First, he’s undercutting the Reclaim Idaho initiative that qualified for the ballot this November. It would have raised taxes on corporations and high-income folks to pay for money for schools. The initiative was drafted before Idaho accumulated a multibillion-dollar surplus.
If I was Luke Mayville, one of the Reclaim founders who has organized and pushed this effort, I’d be pretty happy to have the attention of the sitting governor, even if he is aiming rocks at you.
When the special session passes the governor’s bill after Labor Day it will make the initiative moot, should it pass in November. Still, all that effort to collect signatures showed there was strong sentiment to support schools. Everybody is praising the move. Win, win, I guess.
At least this way, unlike the Medicaid Expansion effort that Reclaim pushed and won at the polls a few years back, the legislature won’t feel steamrolled. That petulant bitterness led to a whole year or two of acrimony and efforts to revise the initiative process as well as the law passed by the voters. Isn’t it good politics to get people to agree?
Neither the Reclaim initiative or the governor’s bill address one of the main concerns of voters, high property taxes. But both could claim an indirect effect. If schools get more money from the state, whether from new taxes or the huge surplus littering the Treasury floors, they might lower their levy asks across the state. That could have an indirect effect on property taxes. Local school districts and voters will need to make that decision.
But the second bird Brad is aiming at is also an initiative on the ballot this November. The Legislature wants the constitutional authority to call itself into session. They passed such a resolution, and the voters will get to decide whether they should have that power. Maybe by demonstrating good governance, Governor Little can nip that sentiment in the bud. Or am I reading too much into this simple special session bill?
It's interesting that one part of the special session bill will be a request for an advisory vote on this bill. So, the legislature will pass the special session bill, and Governor Little will sign the bill to put another question before the voters come November.
Brilliant. Add another confusing question to the November ballot, under all the judges we vote “yes” or “no” on, and all the new legislative races in the new districts we can’t recognize. Maybe this will finally answer the question of just how informed the electorate truly is.
It has long been theorized that the default action of voters when faced with too many questions is to just vote “no” on everything and turn in the ballot.
I don’t think that will happen.

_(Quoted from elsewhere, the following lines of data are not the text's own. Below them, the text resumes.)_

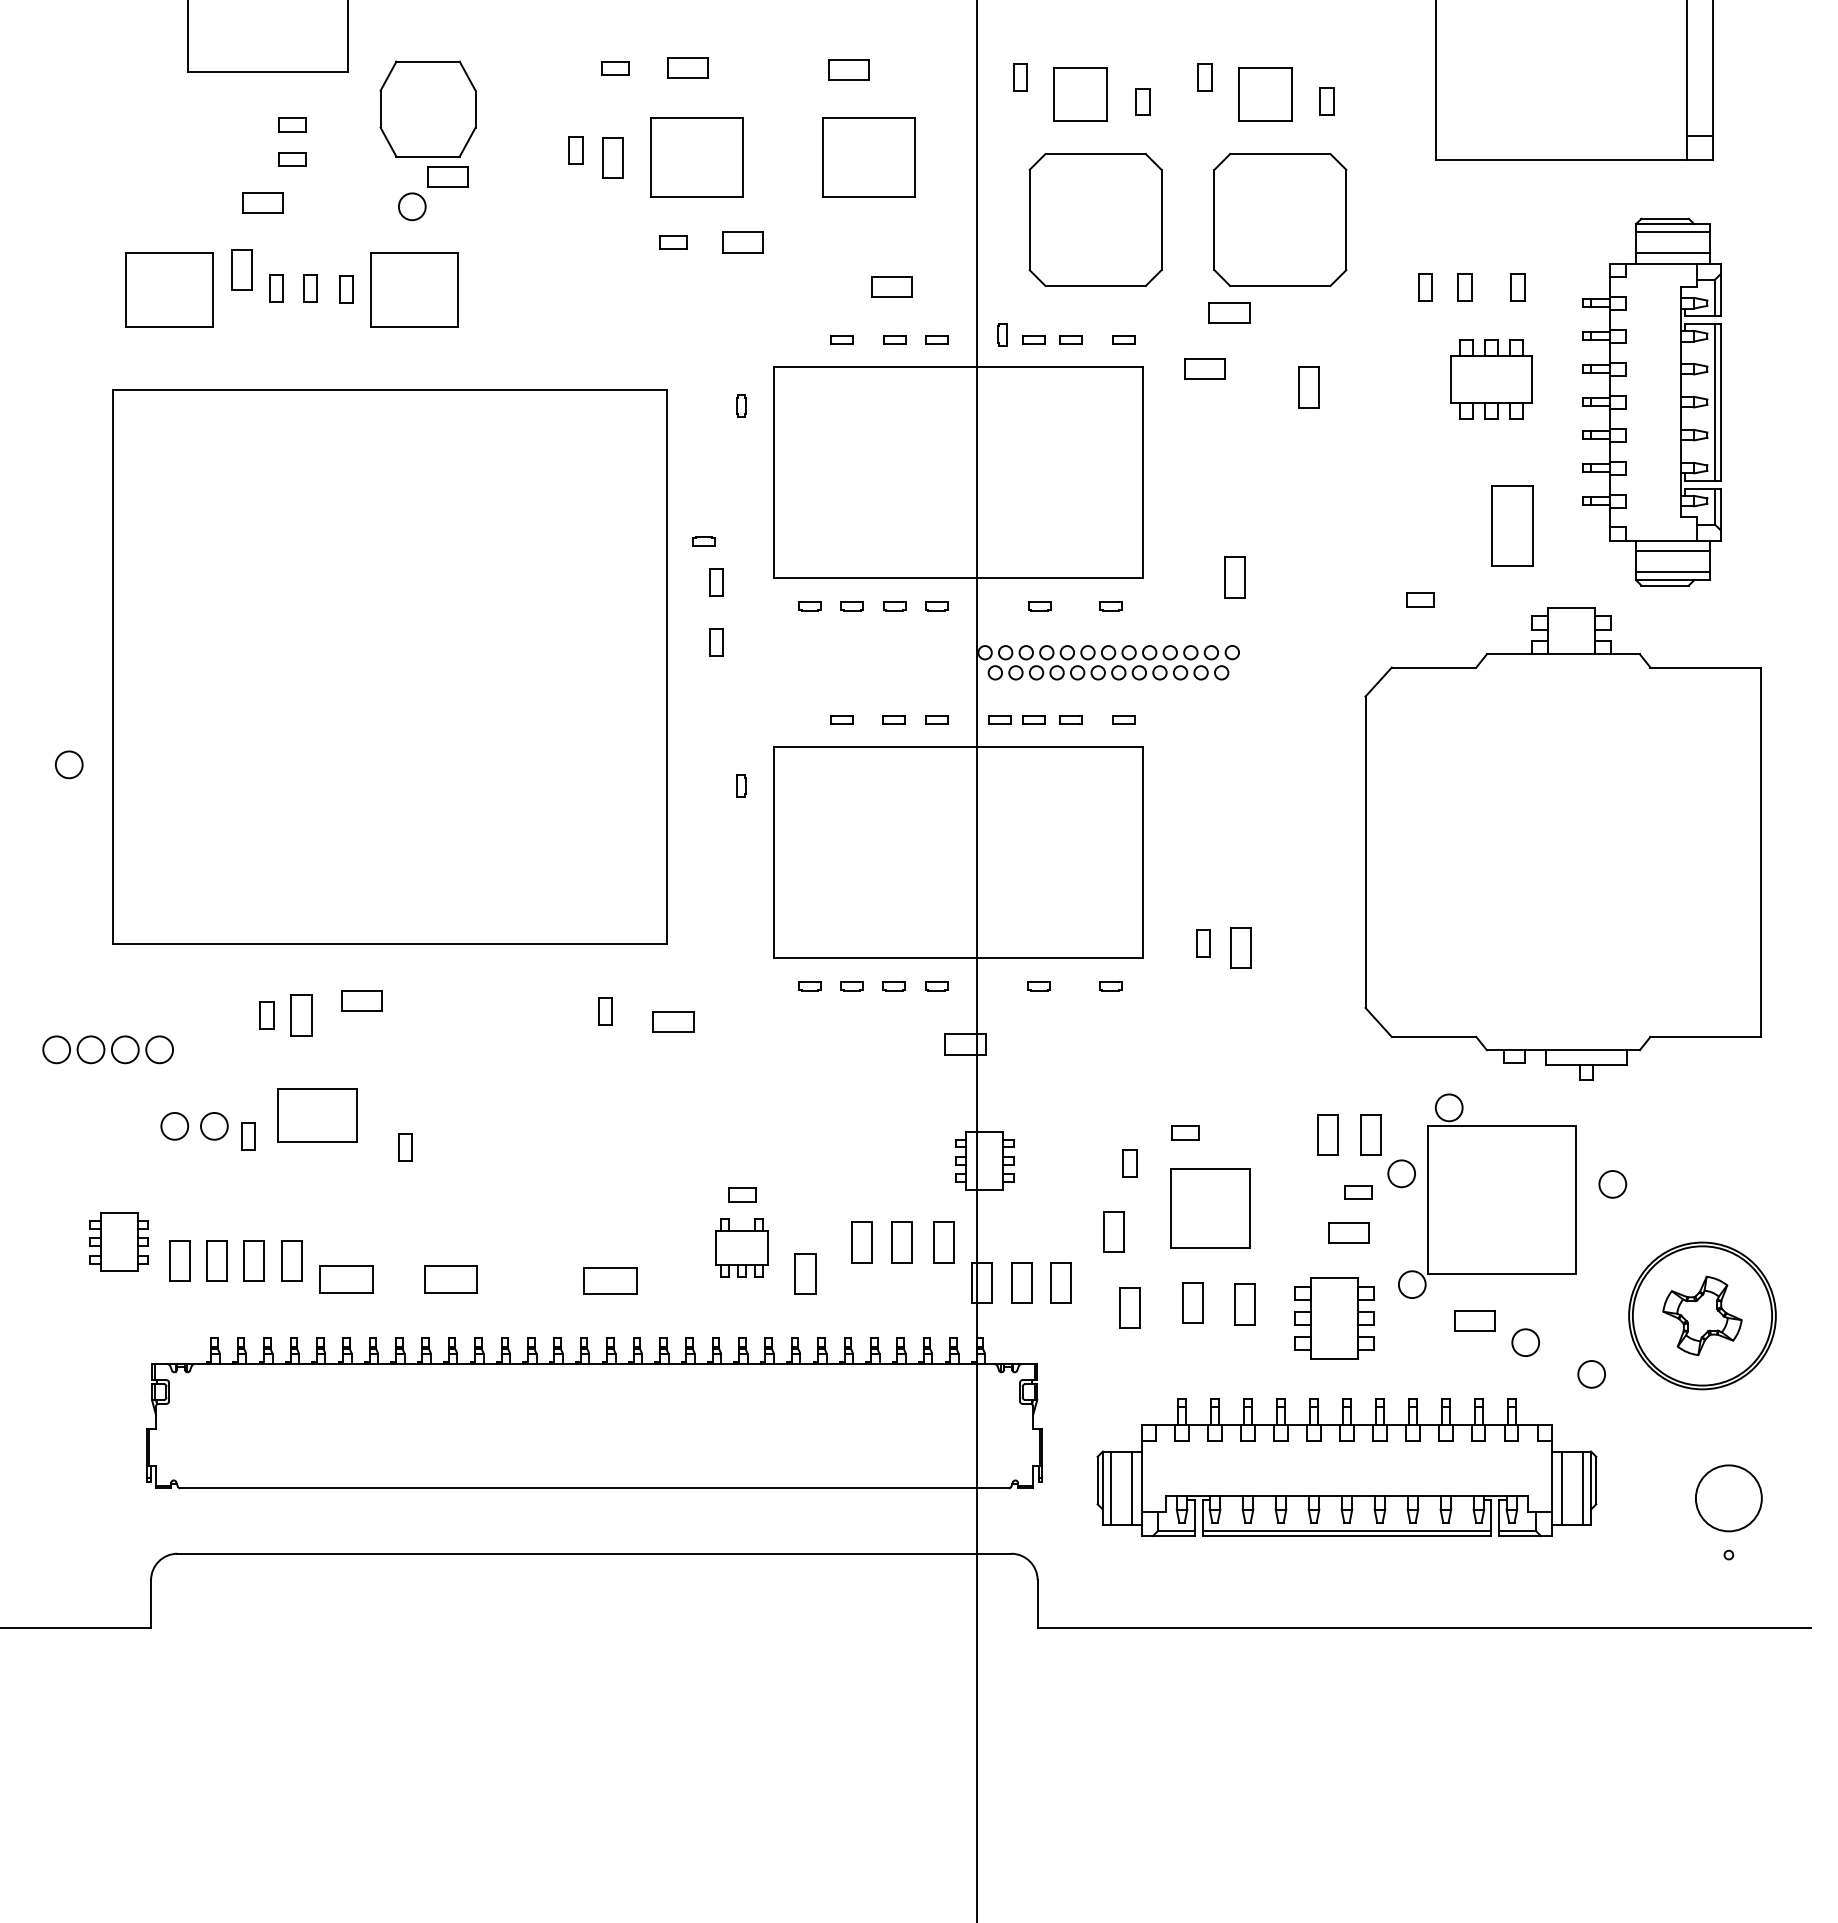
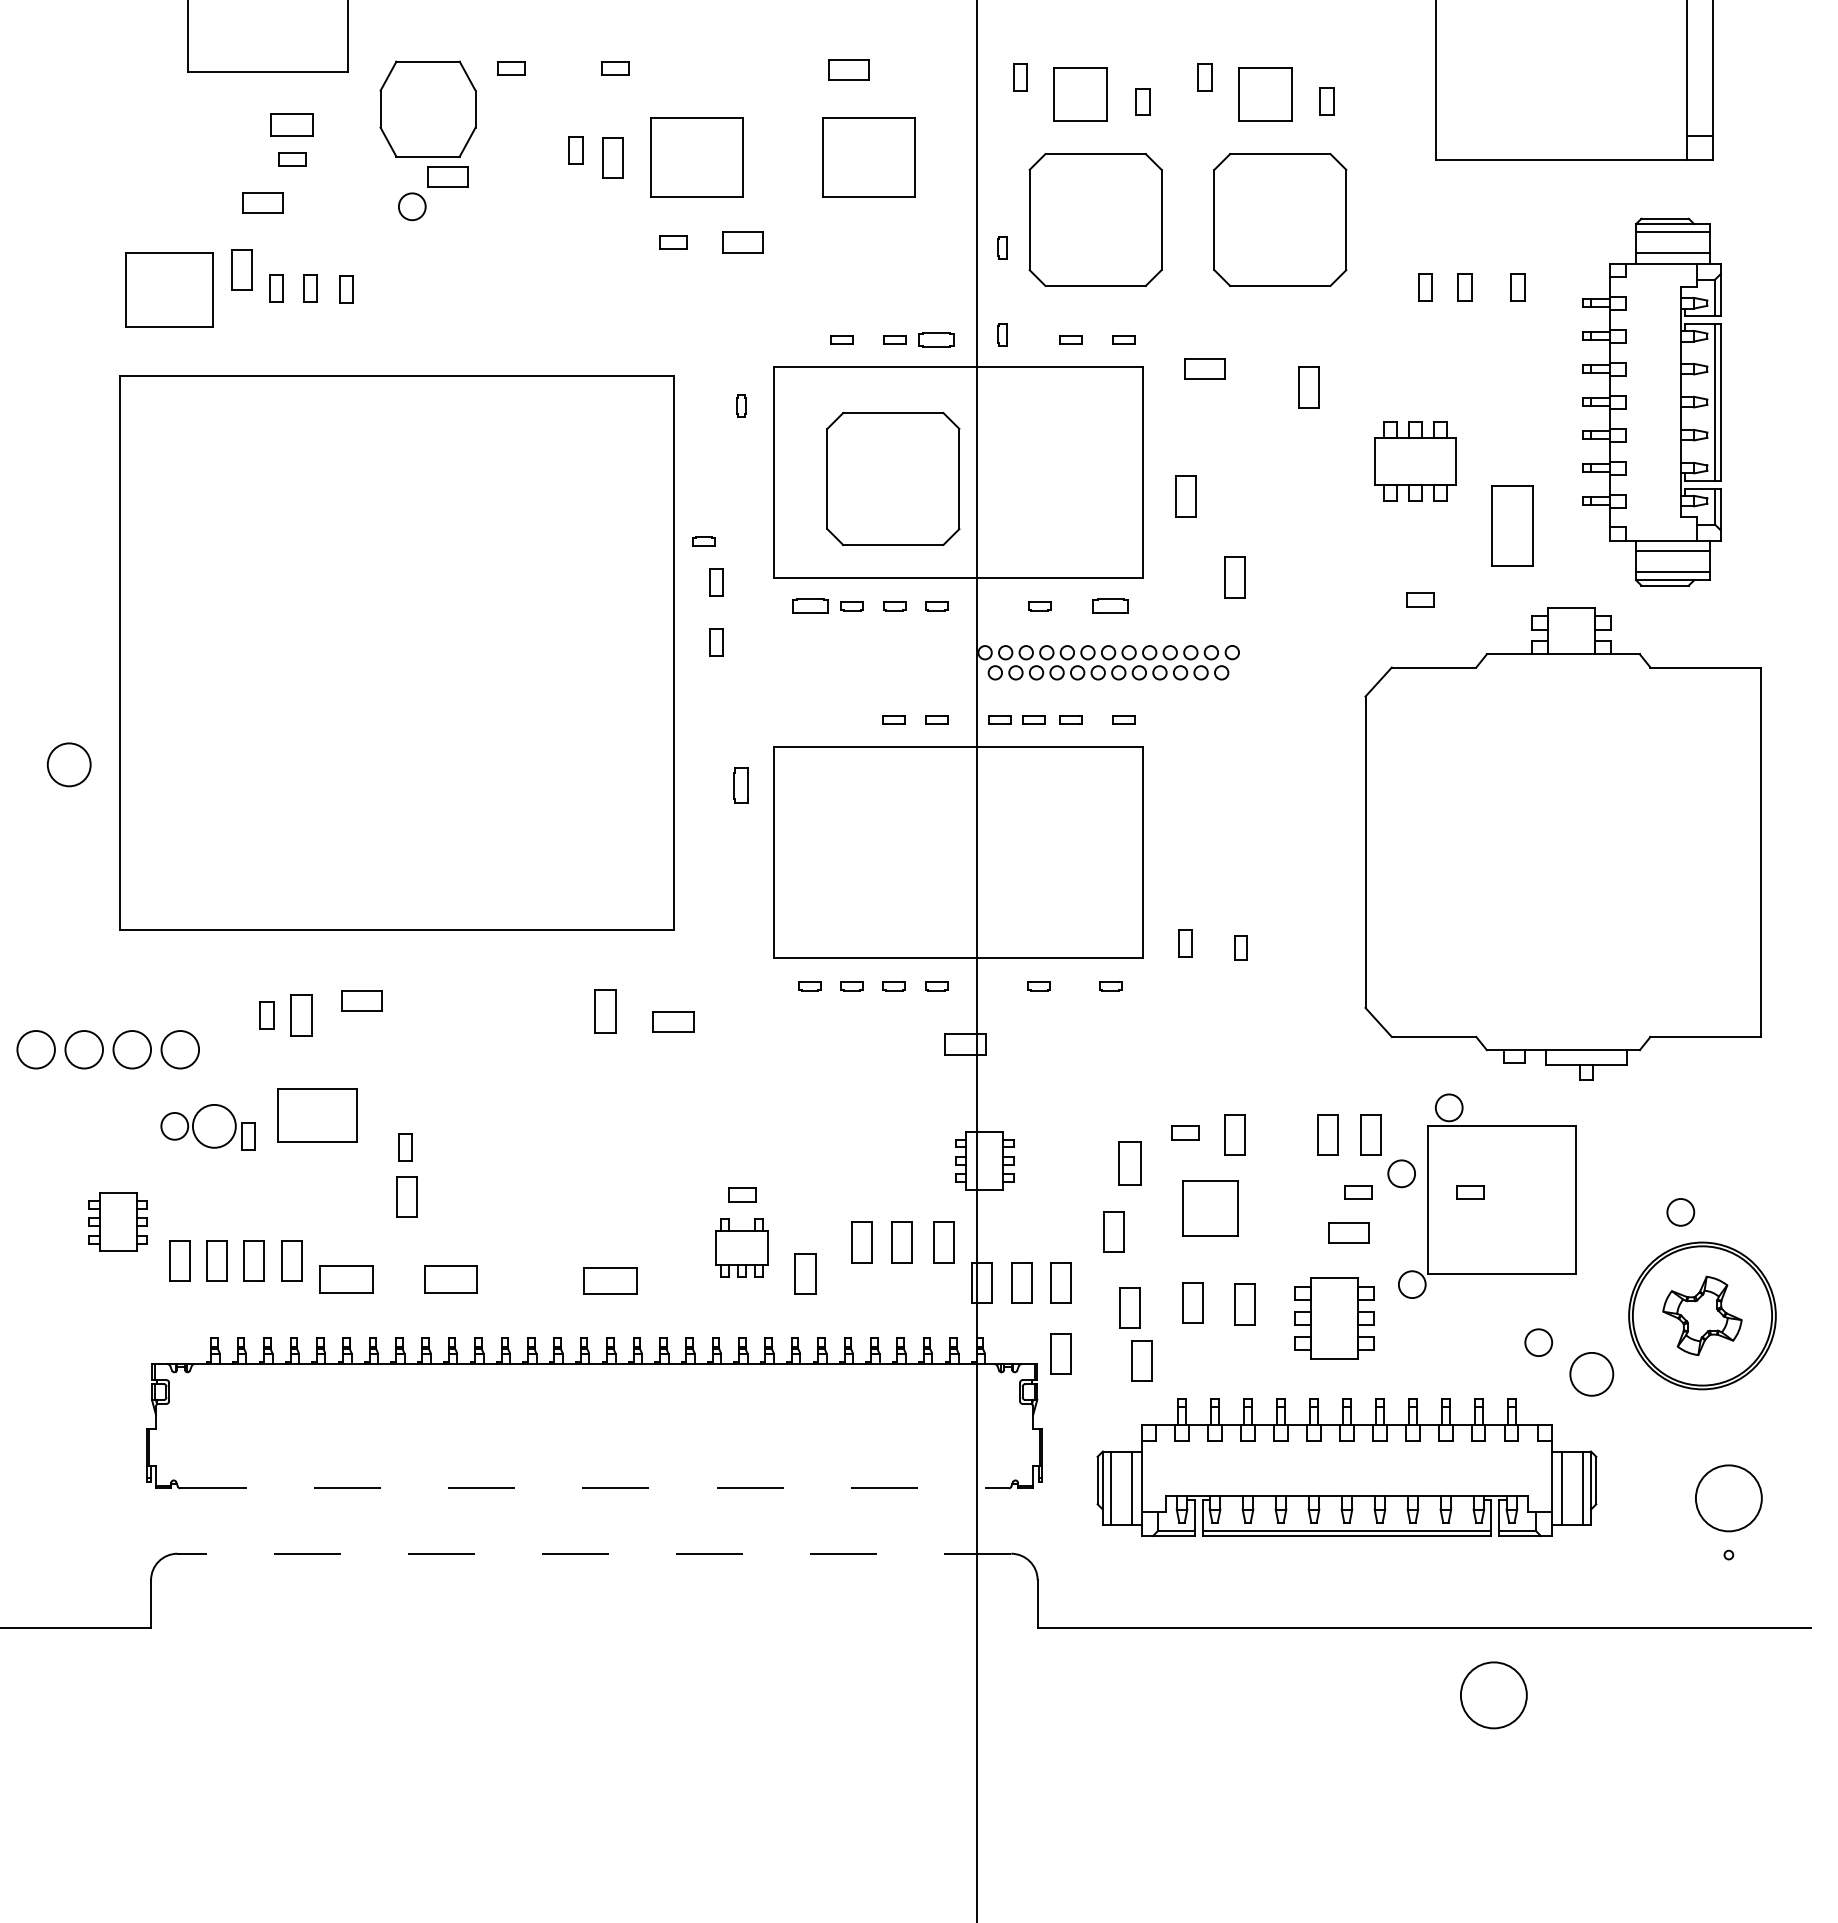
part at (687, 67): present -> none
part at (511, 68): none -> present
part at (292, 124) size: 29x16 px -> 44x24 px
part at (1002, 247): none -> present
part at (891, 286): present -> none
part at (414, 289): present -> none
part at (1229, 312): present -> none
part at (936, 339) size: 24x10 px -> 37x16 px
part at (1033, 339): present -> none
part at (1491, 379) position: (1491, 379) -> (1415, 461)
part at (893, 478): none -> present
part at (1185, 496): none -> present
part at (809, 606) size: 24x11 px -> 37x16 px
part at (1110, 606) size: 24x11 px -> 37x16 px
part at (389, 666) position: (389, 666) -> (396, 652)
part at (841, 719): present -> none
circle at (68, 764) diameter: 27 px -> 43 px
part at (741, 785) size: 11x24 px -> 16x37 px
part at (1203, 943) position: (1203, 943) -> (1185, 943)
part at (1240, 947) size: 22x42 px -> 14x26 px
part at (605, 1011) size: 15x29 px -> 23x45 px
part at (107, 1049) size: 132x30 px -> 184x40 px
circle at (214, 1125) diameter: 27 px -> 43 px
part at (1234, 1134): none -> present
part at (1129, 1163) size: 16x29 px -> 24x45 px
circle at (1612, 1184) position: (1612, 1184) -> (1680, 1212)
part at (1470, 1192): none -> present
part at (406, 1196): none -> present
part at (1210, 1208) size: 81x81 px -> 57x57 px
part at (118, 1241) position: (118, 1241) -> (117, 1221)
part at (1474, 1320): present -> none
circle at (1525, 1342) position: (1525, 1342) -> (1538, 1342)
part at (1060, 1353): none -> present
part at (1141, 1360): none -> present
circle at (1591, 1374) size: 29x29 px -> 46x45 px
line at (595, 1488): solid -> dashed
line at (594, 1553): solid -> dashed
circle at (1493, 1695): none -> present
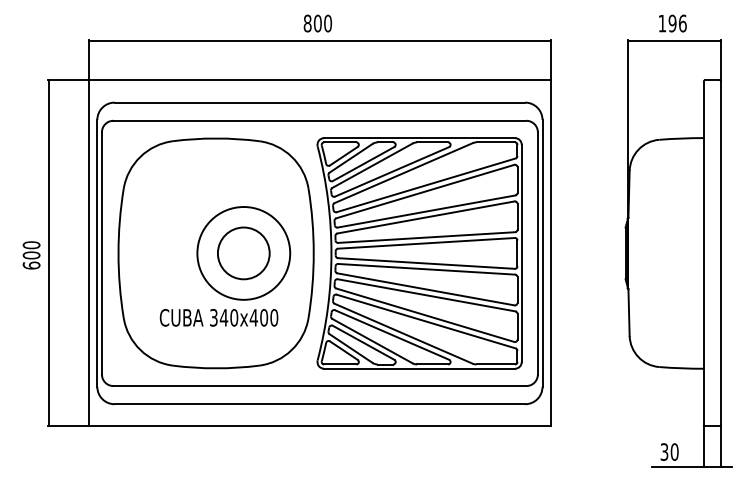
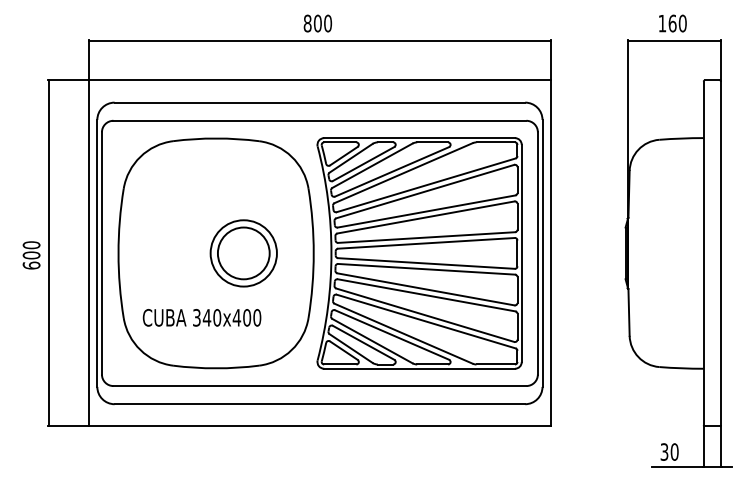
text at (677, 23): 196 -> 160
circle at (243, 253) diameter: 93 px -> 66 px
text at (218, 317) position: (218, 317) -> (201, 317)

I’m a Pollyanna about the populace.
The final little bird that is not getting any rocks tossed at it, but actually some seeds tossed from our Governor, is all the exiting legislators who will get to vote in this special, but final session for them. Lots of sitting legislators either got redistricted and had to run against other incumbents or got taken out by Freedom Foundation opponents this last May Primary. Idaho’s legislature is changing, big time. So, this will get to be their final vote in office.
The Governor has framed this as a strong solution for a nagging problem. And, oh by the way, we get to lower income taxes and send out rebate checks too. It seems this special session can make everybody happy. Sometimes the frame really makes the picture beautiful.